In essence I suppose my question is under which of these two options would she be paid more net?


----------



## Deas (25 Nov 2009)

Holiday is taxed as normal irrespective of redundancy.  What you need to consider is what if any impact the budget will have on her tax situation when making your decision.  Also, as it is near year end, has she hit the PRSI ceiling this year.  If she has it will be more beneficial to use the leave now.


----------



## Charlo (25 Nov 2009)

Thanks very much for that. This raises a further question.

For 2010 it is our intention that we will be taxed as a married couple and as the sole earner I will claim all allowances, reliefs etc. Therefore am I correct in assuming that she would be better off returning to work (and the payroll) from maternity leave early next month and then using up all of her outstanding leave (thereby getting the benefit of her 2009 allowances) rather than being paid in early 2010 for her holiday days not taken (seeing as in 2010 her holiday pay will be taxed without the benefit of any allowances)?


----------



## micheller (26 Nov 2009)

You say she's on paid maternity leave- if it's by the employer then she will already have been getting the 'benefits' due I think. In 2010 she can put in a P21 for the state maternity part if it was paid to her employer and taxed as normal (the state part should be untaxed).
She could take all her unpaid leave, parental leave at employers discretion and holidays for this year and whatever holidays she accrues in that period next year, making her 'employed' for another few months and having the benefits of all her leaves? Then she will have longer service and few more months PRSI records? (Not much admittedly).
When she becomes redundant in 2010 she will lose some of her tax allowances as not all are transferable between spouses. Best of luck.


----------



## Charlo (26 Nov 2009)

Thanks Micheller.

During her maternity leave she has been paid in full by her employer who in turn directly claimed back whatever amount is payable from Social Welfare.  Her paid maternity leave ends in the first week of December. The severance date for redundancy purposes will be first week in January. 
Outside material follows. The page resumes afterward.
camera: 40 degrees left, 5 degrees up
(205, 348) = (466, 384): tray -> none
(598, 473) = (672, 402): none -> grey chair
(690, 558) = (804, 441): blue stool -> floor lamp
Therefore, as she is due about 20 holiday days it seems to me that she should go back to work in early December and get back on the payroll and then immediately start using up her holidays between then and the severance date. (Her employer will seemingly allow her to go back offically for pay purposes even if she won't actually be there as she will be using up her holidays).
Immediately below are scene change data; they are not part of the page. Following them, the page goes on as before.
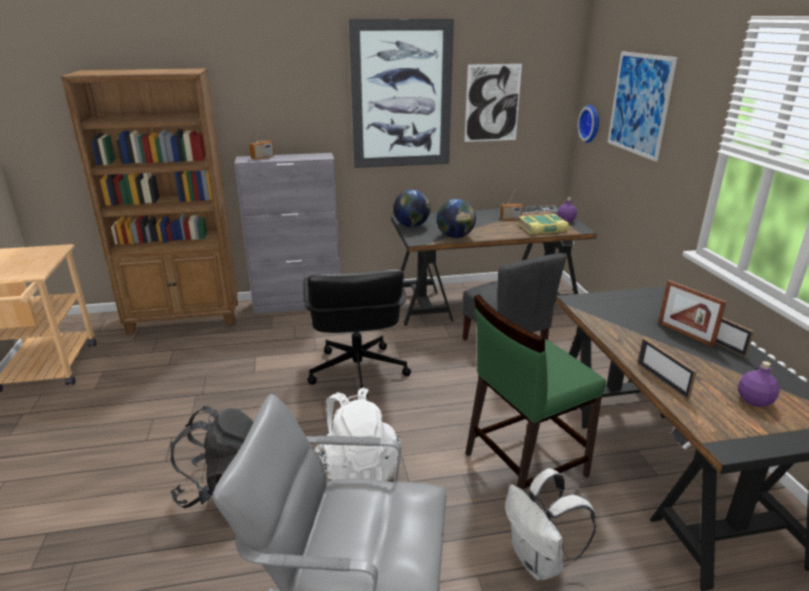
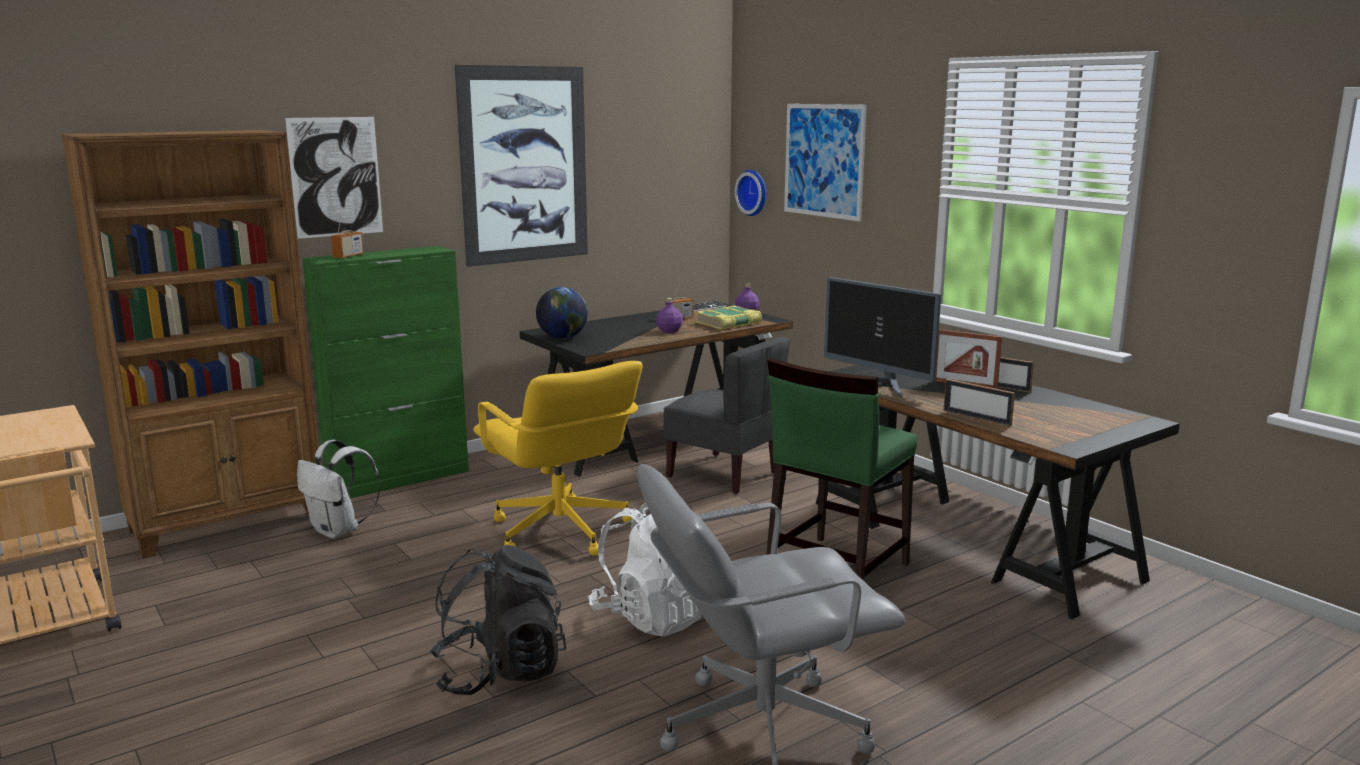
camera: 25 degrees left, 10 degrees down
(298, 304) = (399, 479): grey cabinet -> green cabinet
(357, 372) = (560, 532): black office chair -> yellow office chair
(455, 236) = (633, 341): globe -> none
(492, 103) = (633, 172): picture -> picture (336, 177)
(540, 561) = (915, 638): white backpack -> white backpack (339, 531)
(604, 319) = (878, 385): none -> monitor
(754, 401) = (1063, 418): purple bottle -> purple bottle (669, 331)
Am I correct in assuming that from a net pay point of view this would be better than having holiday pay added to her redundancy payment as this will be taxed in 2010 when she will have no allowances and reliefs.


----------



## circle (26 Nov 2009)

Charlo said:


> Thanks Micheller.
> 
> During her maternity leave she has been paid in full by her employer who in turn directly claimed back whatever amount is payable from Social Welfare. Her paid maternity leave ends in the first week of December. The severance date for redundancy purposes will be first week in January.
> 
> ...


 
She will have tax credits in 2010, she can't transfer all of these to you.
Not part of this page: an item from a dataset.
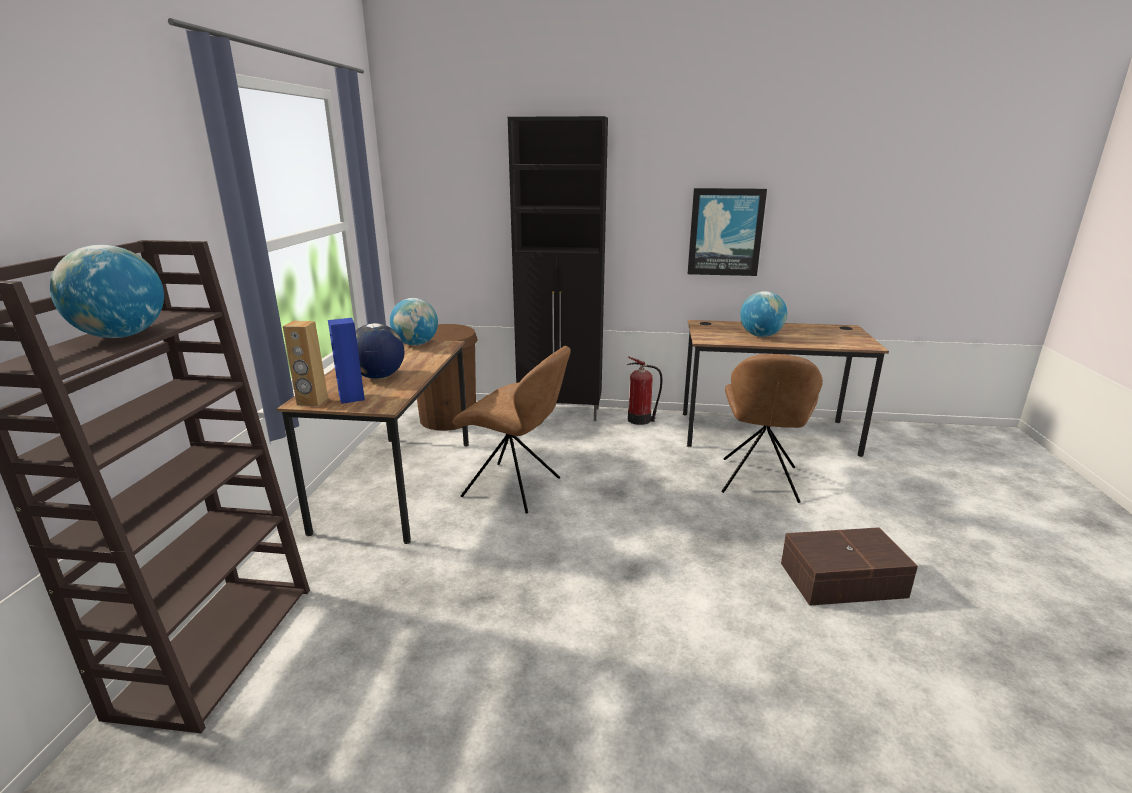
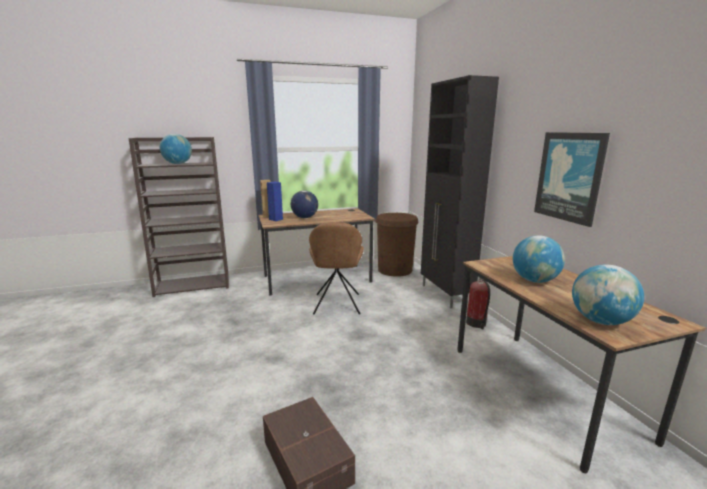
camera: 65 degrees right, 5 degrees down
(416, 344) = (356, 214): globe -> globe (600, 321)
(759, 482) = (435, 396): brown chair -> none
It's in her interest to move as much of this possible income into 2010 so that she can use some of her tax credits / PAYE credit for 2010 to minimise the total tax paid. So she should not return to paid employment (or take those holidays) until then.


----------



## micheller (27 Nov 2009)

I agree with Circle- much more succinct 
If she can she should use unpaid leave- 16wks and not at employers discretion to be employed into 2010.


----------



## Charlo (27 Nov 2009)

Thanks Circle and Micheller.


----------